Watchdog Finds Baltimore Mayor’s Office Spent $900K on Luxury Restaurant Meals
The inspector general says Mayor Brandon Scott’s office charged taxpayers $890,176 from July 2022 to November 2025 on catering, floral services and suite tabs at Ravens and Orioles games.

The city inspector general’s audit found that Mayor Brandon Scott’s office charged taxpayers $890,176 between July 2022 and November 2025 on meals, catering, floral arrangements and other perks, including a $52,589 tab for food in the Mayoral Suite at Ravens and Orioles games. The report identifies at least 336 procurement-card transactions that the watchdog says violated city rules governing social spending.
The OIG’s itemized tally lists $801,839 in procurement card and Workday expenditures for meals and catering, $42,691 for floral arrangements and funeral services, and $45,646 labeled as unreconciled, together totaling $890,176. The audit breaks the meal spending into roughly $568,000 in food invoices processed through Workday and $233,000 spent on food and catering with P‑cards.
Investigators flagged a range of line items they describe as perks, from crab feasts and crab balls to custom cakes, catered farewell bashes, birthday parties and baby showers. The report notes daily amenities in the mayor’s suite such as a fresh fruit tray for everyone, bottomless freshly popped popcorn, banana bread pudding and pizza, and characterizes those comforts as cruise ship-like for top staff.

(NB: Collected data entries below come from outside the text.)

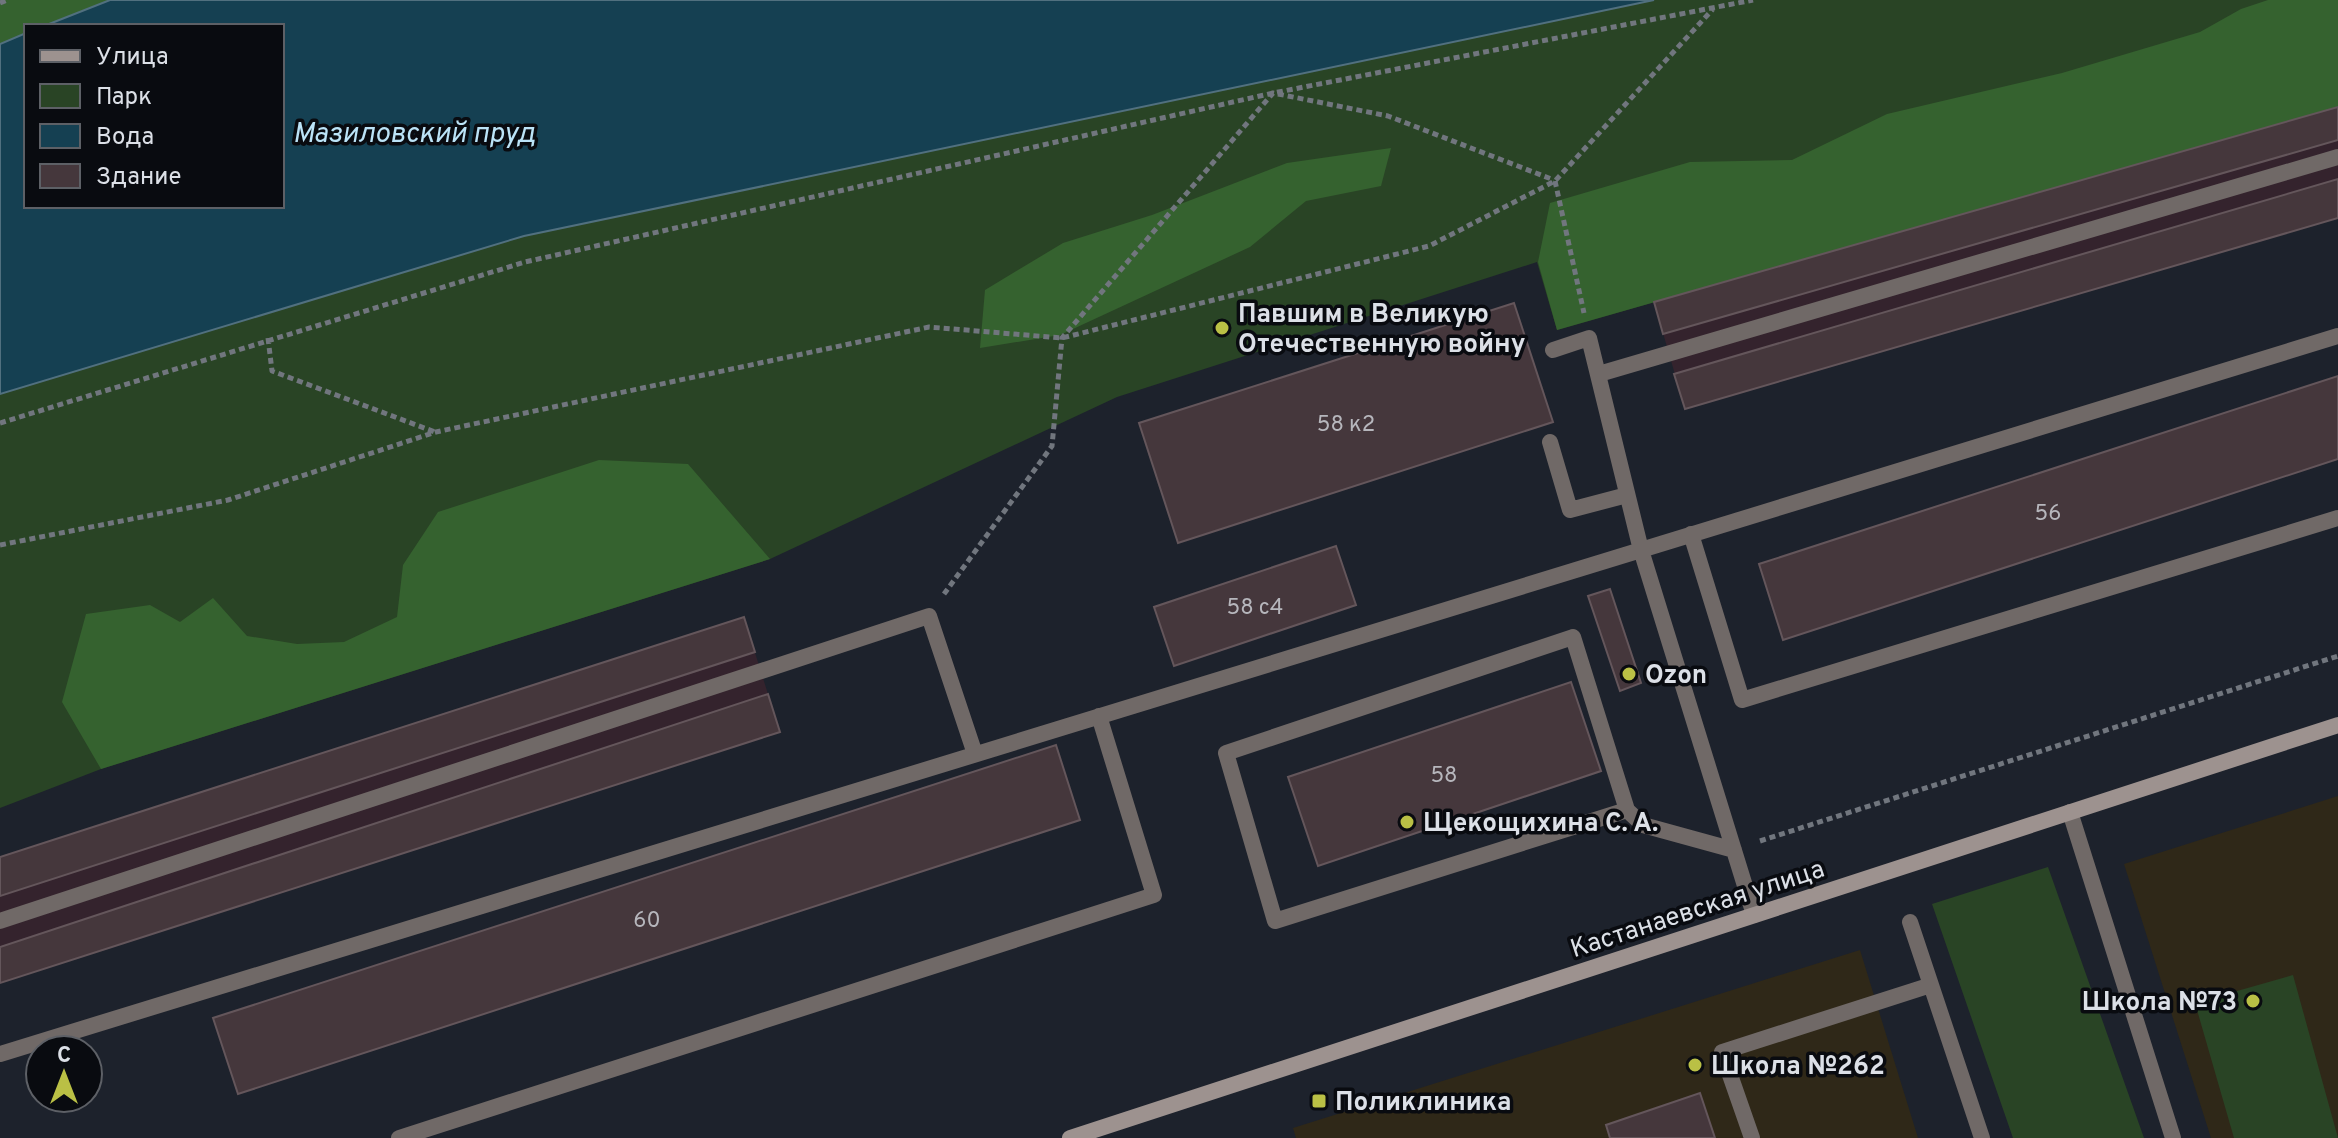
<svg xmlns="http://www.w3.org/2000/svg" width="2338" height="1138" font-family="Overpass,sans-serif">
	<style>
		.industrial { fill: #34232d }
		.education { fill: #2f2818 }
		.green { fill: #294425 }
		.forest { fill: #35622f }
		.water { fill: #154052; stroke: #51707f; stroke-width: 2 }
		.building { fill: #45373c; stroke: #64565b; stroke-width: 2 }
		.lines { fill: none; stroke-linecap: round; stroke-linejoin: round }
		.path { stroke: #71767e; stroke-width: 5; stroke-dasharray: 6 4; stroke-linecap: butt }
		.lane { stroke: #706967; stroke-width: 16 }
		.secondary { stroke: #9d928f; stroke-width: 16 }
		.poi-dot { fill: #bac045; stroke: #090b10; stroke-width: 3 }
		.labels { text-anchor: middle; stroke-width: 7; stroke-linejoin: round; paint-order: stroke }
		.number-label { font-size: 22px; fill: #b6b6bc }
		.poi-label { font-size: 26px; font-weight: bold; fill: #dce0e7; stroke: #090b10; text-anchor: start }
		.street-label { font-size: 26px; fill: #dce0e7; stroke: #090b10 }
		.water-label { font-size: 28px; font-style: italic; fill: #bbe3f7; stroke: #090b10 }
	</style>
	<rect width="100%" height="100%" fill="#1d222c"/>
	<path class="industrial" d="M2338,107V218L1685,409L1654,302Z
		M744,618L780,732L0,983V857Z"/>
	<path class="education" d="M2338,796V1138H2211L2124,864Z
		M1860,950L1918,1138H1296L1293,1128Z"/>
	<path class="green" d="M1654,0H2338V107L1557,330L1537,262L1117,397L770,559L101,769L0,808V394L524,236Z
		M2048,867L2144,1138H2013L1932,904Z
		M2293,975L2338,1138H2234L2195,1003Z"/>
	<path class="forest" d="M0,0H110L44,26H26V33L0,44Z
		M2268,0H2338V107L1557,330L1538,262L1550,203L1690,162L1792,160L1887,114L2062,73L2200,32L2241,9Z
		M1391,148L1381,186L1306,201L1250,247L1060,335L980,348L985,290L1063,243L1152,215L1287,163Z
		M599,460L688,464L770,559L101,769L62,702L86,614L150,605L180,622L213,598L247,636L297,644L344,642L397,617L403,565L438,512Z"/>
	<path class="water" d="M110,0H1654L524,236L0,394V44L26,33V206H282V26H44Z"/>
	<path class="building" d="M2338,107V140L1663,334L1654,302Z
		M2338,179V218L1685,409L1674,374Z
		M1514,303L1553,422L1178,543L1139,423Z
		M2338,376V459L1783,640L1759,564Z
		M1336,546L1356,605L1174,666L1154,607Z
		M1610,589L1641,683L1620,691L1588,596Z
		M744,617L755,652L0,896V857Z
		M1571,682L1601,771L1318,866L1288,777Z
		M768,694L780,732L0,983V947Z
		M1056,745L1080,820L238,1094L213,1018Z
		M1700,1093L1715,1138H1610L1606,1125Z"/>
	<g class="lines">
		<path class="path" d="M0,3L7,0
			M1555,181L1584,313
			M268,338L272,371L435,432
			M0,423L525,262L1273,93L1753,0
			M0,545L228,500L436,432L929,327L1062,338L1429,246L1555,181L1713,9
			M944,594L1052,446L1062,338L1273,93L1388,116L1554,180
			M1760,841L2338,656"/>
		<path class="lane" d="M1553,350L1589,338L1641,550L1754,915
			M1599,374L2338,157
			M1550,442L1570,510L1627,495
			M1691,534L1742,700L2338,518
			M1627,810L1573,637L1226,753L1275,921L1627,810L1643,825L1734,850
			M2070,812L2173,1138
			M0,921L929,616L975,754
			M1910,922L1982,1138
			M0,1054L2338,336
			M399,1138L1154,895L1099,716
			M1752,1138L1722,1052L1931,985"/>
		<path class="secondary" d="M1070,1138L2338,725"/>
	</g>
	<g class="poi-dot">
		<circle cx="1222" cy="328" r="8"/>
		<circle cx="1629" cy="674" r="8"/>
		<circle cx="1407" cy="822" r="8"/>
		<circle cx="2253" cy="1001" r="8"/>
		<circle cx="1695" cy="1065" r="8"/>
		<rect x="1311" y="1093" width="16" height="16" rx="4"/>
	</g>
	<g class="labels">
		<g class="number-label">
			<text x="1346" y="431">58 к2</text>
			<text x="2048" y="520">56</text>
			<text x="1255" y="614">58 с4</text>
			<text x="1444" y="782">58</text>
			<text x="647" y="927">60</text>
		</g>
		<g class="poi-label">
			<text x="1238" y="322">Павшим в Великую<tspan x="1238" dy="30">Отечественную войну</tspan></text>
			<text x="1645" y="683">Ozon</text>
			<text x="1423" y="831">Щекощихина С. А.</text>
			<text x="2237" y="1010" text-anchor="end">Школа №73</text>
			<text x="1711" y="1074">Школа №262</text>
			<text x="1335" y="1110">Поликлиника</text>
		</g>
		<g class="street-label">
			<text transform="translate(1697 908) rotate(-18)" y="9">Кастанаевская улица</text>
		</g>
		<g class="water-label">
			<text x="414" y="142">Мазиловский пруд</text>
		</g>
	</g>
	<rect x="24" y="24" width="260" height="184" fill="#090b10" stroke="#5d6066" stroke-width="2"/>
	<rect x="40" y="50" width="40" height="12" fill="#9d928f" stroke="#5d6066" stroke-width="2"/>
	<text x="96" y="64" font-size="24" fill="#dce0e7">Улица</text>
	<rect x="40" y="84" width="40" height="24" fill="#294425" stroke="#5d6066" stroke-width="2"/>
	<text x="96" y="104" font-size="24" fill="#dce0e7">Парк</text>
	<rect x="40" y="124" width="40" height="24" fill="#154052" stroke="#5d6066" stroke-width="2"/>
	<text x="96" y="144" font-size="24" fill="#dce0e7">Вода</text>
	<rect x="40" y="164" width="40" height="24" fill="#45373c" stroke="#5d6066" stroke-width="2"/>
	<text x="96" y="184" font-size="24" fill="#dce0e7">Здание</text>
	<g transform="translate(64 1074)"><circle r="38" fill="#090b10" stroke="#5d6066" stroke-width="2"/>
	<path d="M0-6L14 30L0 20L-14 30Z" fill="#bac045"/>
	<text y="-12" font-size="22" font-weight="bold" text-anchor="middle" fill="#dce0e7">С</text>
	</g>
</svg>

City purchasing rules require a waiver and explicit Bureau of Purchasing approval to use public funds for social functions, yet the OIG concluded at least 336 P‑card transactions violated that policy. The audit recounts that the purchasing bureau denied a request to use city funds for the mayor’s annual crab feast, and that the mayor’s office then sought and obtained approval from Finance Director Michael Mocksten. Investigators reported they were told that when the mayor’s office “receives pushback” from purchasing, it will go over its head and “talk it out” with the finance director.

Chief of staff J.D. Merrill defended the expenditures in a social media post, calling them “legitimate expenses that support efficient and necessary operations of city government.” Merrill added, “The mayor’s office regularly takes on the responsibility for providing food for both its own employees and employees of other city agencies.” He argued the examples in the OIG report “seem limited to senior executives in the mayor’s office and does not note that similar celebrations are also held for staff at all levels, making it appear as though these expenditures are disproportionately applied to senior executives.” Merrill concluded, “Public servants, should not lose access to basic dignity and necessary logistical support when they opt to work long and sometimes inconvenient hours in service of their neighbors.”
The inspector general, identified in the report as Cumming, told investigators the mayoral administration has, in recent weeks, sought to restrict OIG access to city financial and personnel records, a move Cumming said would hinder scrutiny of what she described as over-the-top spending. The audit’s $45,646 in unreconciled charges remains listed as not yet recorded, underscoring outstanding accounting questions for the July 2022–November 2025 review period.